Responsive Efforts To Address Integral
Needs in Staffing
Objective
Project 40's
goal, as charged by the Executive Council is to develop a standard
to be used by communications centers for number of staff needed
to perform to an expected level of service and scheduling of those
staff in the most efficient manner.
Background
This project was formed to
address the staffing crisis throughout our nation's communications
centers after the Executive Council Meeting in Salt Lake City in
August 2001. Establishing this issue as a project came by recommendation
from a task force headed by Steve Souder of APCO's Virginia Chapter.
The APCO Communications
Center Task Force found that personnel recruitment and retention
are key to the staffing of our nation's 9-1-1/Public Safety Communications
Centers (PSCC). While recruitment and retention are not the only
factors, they are probably the most prevalent cause for the crisis.

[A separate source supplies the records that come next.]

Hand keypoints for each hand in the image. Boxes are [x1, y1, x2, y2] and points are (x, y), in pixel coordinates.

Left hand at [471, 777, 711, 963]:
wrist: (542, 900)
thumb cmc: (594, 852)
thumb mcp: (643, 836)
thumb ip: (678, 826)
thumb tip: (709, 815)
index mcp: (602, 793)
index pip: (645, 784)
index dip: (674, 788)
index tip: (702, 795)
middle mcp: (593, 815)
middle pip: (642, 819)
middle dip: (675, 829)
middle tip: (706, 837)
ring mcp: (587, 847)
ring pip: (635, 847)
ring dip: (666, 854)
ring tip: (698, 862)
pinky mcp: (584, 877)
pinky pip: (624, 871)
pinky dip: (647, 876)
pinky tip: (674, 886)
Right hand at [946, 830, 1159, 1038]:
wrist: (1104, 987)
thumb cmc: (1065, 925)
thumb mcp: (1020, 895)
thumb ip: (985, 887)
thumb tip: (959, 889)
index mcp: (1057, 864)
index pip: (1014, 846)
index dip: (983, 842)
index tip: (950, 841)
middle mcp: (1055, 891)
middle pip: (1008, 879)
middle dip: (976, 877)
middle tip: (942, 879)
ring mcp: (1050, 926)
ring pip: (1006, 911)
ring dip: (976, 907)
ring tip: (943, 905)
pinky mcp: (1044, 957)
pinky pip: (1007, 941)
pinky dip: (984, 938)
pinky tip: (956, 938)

With that known, the APCO Communications Center Task Force developed
a "Best Practices" document, which is designed to provide jurisdictions
and agencies guidance and assistance in resolving the crisis in
recruitment and retention of 9-1-1/PSCC personnel.
Project RETAINS Tool Kit
The APCO Project RETAINS “tool kit” is the product of the most extensive in depth research ever conducted of the issues impacting the recruitment, hiring, processing, training and retention of personnel in 9-1-1 public safety communications centers. These 9-1-1 call takers and law enforcement, fire-rescue and emergency medical service dispatchers and their supervisors are the nations “1st of the First Responders” and among the most unsung of the nations unsung public safety heroes.
Everyday, 24 hours a day across America personnel, in public safety communications centers, staffed with as few as two and as many as more then a hundred, stand at the ready to assist citizens in their time of emergency. More then 300,000 times a day citizens call 9-1-1 and are dealt with by communications center personnel, which are ordinary people….. that do extraordinary things; before a police officer, fire fighter or emergency medical technician arrives at the scene of the emergency.
This often life saving work is wonderfully rewarding, but carries with it the awesome responsibility of making split second decisions in a time critical, error free environment, while being empathic to citizens that are often in highly emotional, life threatening and distraught situations.
This profession has historically been one that experiences high personnel turnover rates and frequent vacancies.
The tools in the toolbox are designed to assist communications center managers, human resource and management and budget department personnel, police chiefs, sheriffs, fire chiefs and elected officials, in addressing the challenges associated with hiring and retaining qualified personnel for this vitally important position, that is the person behind the number 9-1-1.
On behalf of the APCO Project RETAINS Team and the staff of the University of Denver/Denver Research Institute, it has been our privilege and honor to address this issue. We did so with a high sense of commitment to our 9-1-1 public safety communications colleagues,the agencies and jurisdictions in which they work and citizens they serve.